I FINALLY edited the video by John Lauener from the Toronto production of Smell of the Soul!  It was such great fun to see it again!

It is a collaboration with Arwinda from Germany, a two piece band with accordian and didgeridoo. An interactive musical comedy with provocative content about the relationship between humans and nature. Three carrion bugs try to find out if the audience has a soul, if the human spirit is dead or if humans have an afterlife. Ridiculous and profound, irreverent and thought provoking, this 90 minute piece engages the audience in a fun and deep examination of death in life, our relationship to nature and the soul.

Written by Erika Batdorf in collaboration with Arwinda, Lisa Schamberger and Christian Bestle. Guillaume Bernardi directed the Toronto version, Trevor Schwellnus did the scenography (his fantastic idea to hang the didgeridoos!) and Michelle Tracy did the costumes- which were such fun (though I dearly missed Gus Yogi's bone carvings...). In the Toronto version we also inserted Chris von Baeyer doing a climate change lecture.

(In Jakarta climate change is such a real issue with all the flooding, that you don't really need a lecture, plus my havng Dengue fever and Chikungunya when I performed, was a fun way (hmm, actually it was far from fun) but a concrete way to addreas, ironically, infestation and the dillemma about killing insects.)

You can see the version in Jakarta below at Salihara Theatre, which was just Arwinda and I and an actress Retno Sudibyo Lawu as a fourth bug, Lacrymosa, translating the piece for the mostly Indonesian audience, and then a slideshow of photos from that show, the Munich show and me working with the Indonesian bone carvings in Bali.

Bone masks designed and created by Gus Yogi.

After a first workshop performance in Tblisi, Georgia, where Arwinda and Erika met, they proceeded to work on it again for a performance at the Heppel & Ettlich theatre in Munich. The next performances were in Jakarta June 7 and 8 presented by Salihara. 

Review links and excerpts:

http://salihara.org/en/community/2013/06/10/the-smell-of-the-soul

and from The Jakarta Globe - June 18, 2013 -

‘The Smell of The Soul’: A Spiritually Soulful Cabaret

“The Smell of the Soul…is new, profound... unique… focus on audience participation… The artists… projected emotion and atmosphere by coming out onto the stage as bugs eating decomposing bodies, a hint at the show’s central themes of death, the afterlife and the soul.

Batdorf shared the weighty, grim themes with the audience in a light, humorous, yet matter-of-fact manner… punctuated by Schamberger’s soulful, dirge-like singing and accordion, as well as Bestle’s unearthly didgeridoo."

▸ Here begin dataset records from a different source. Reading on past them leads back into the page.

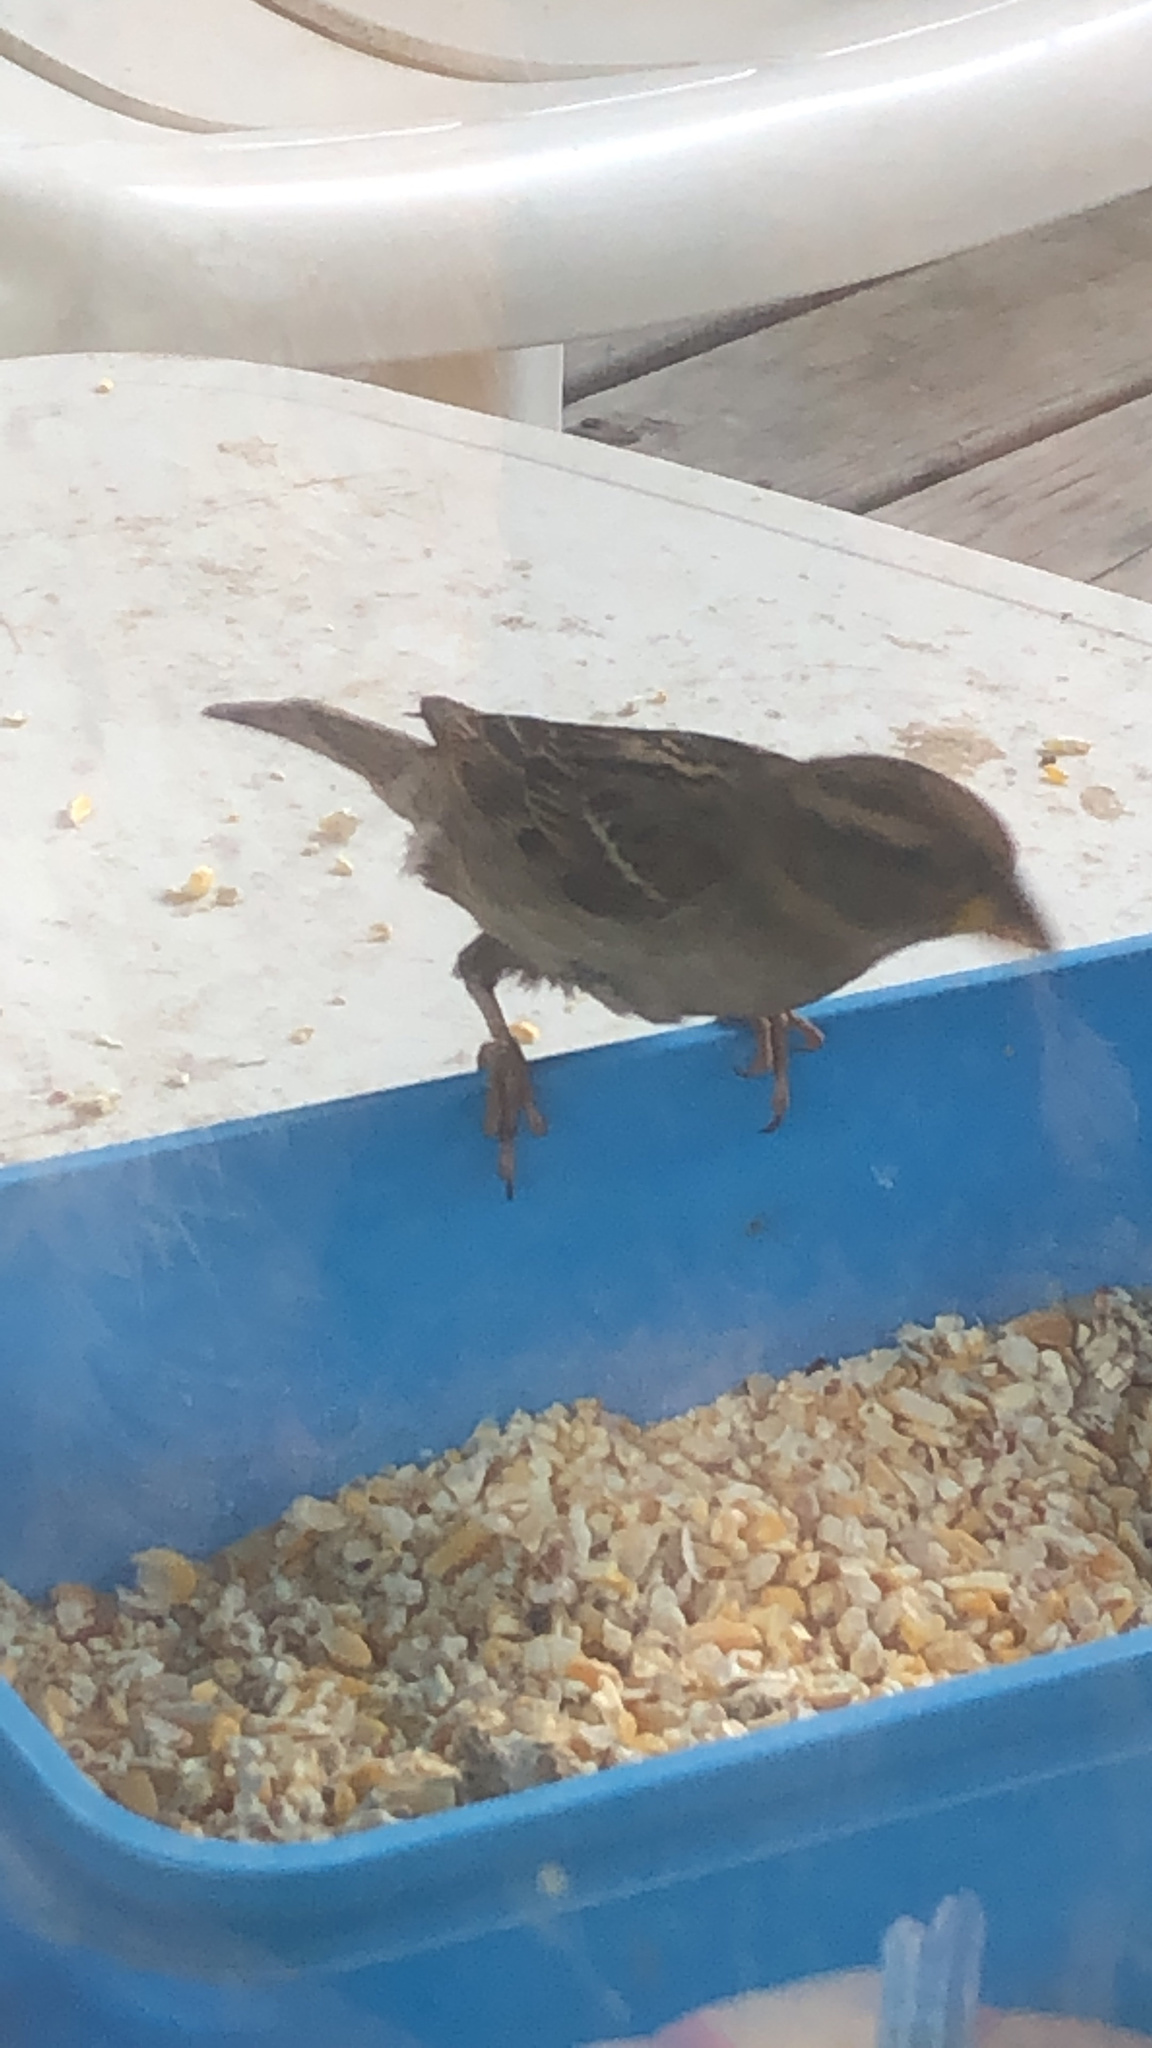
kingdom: Animalia
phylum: Chordata
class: Aves
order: Passeriformes
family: Passeridae
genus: Passer
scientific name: Passer domesticus
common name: House sparrow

and here are some interesting Indonesian blog reviews and responses:

http://vericaicha.blogspot.de/2013/06/helateater-salihara-smell-of-soul-erika.html

http://eunikeglr.tumblr.com/post/52521479982/smell-your-soul

http://spreimurahtanahabang.weebly.com/1/post/2013/06/kumbang-yang-mengendus-kematian.html

Audience comments from the first workshop in Munich:

"The piece has the potential to get people to question their attitude about life. Lovely haunting music and you are a strong personality able to hold everything together."

"I went back and forth between laughing and my jaw dropping open"

"Wonderful topic, great music and interesting perspective on death"

"I liked the show, especially the topic, This is something that is not often talked about (in public).  I really liked the two women singing together."

"I loved your program. You have (a) nice spiritual message and it makes the audience reflect."

Another fascinating reaction to the performance, over half of the audience stayed and talked after the show for an hour!

Technical requirements:

This show is designed to be performed in a variety of spaces. It can be done in a traditional theatre or in a gallery space. It needs good sound, but can tech fairly quickly or with great detail, depending on the space. The piece can also integrate a fourth actor in another language.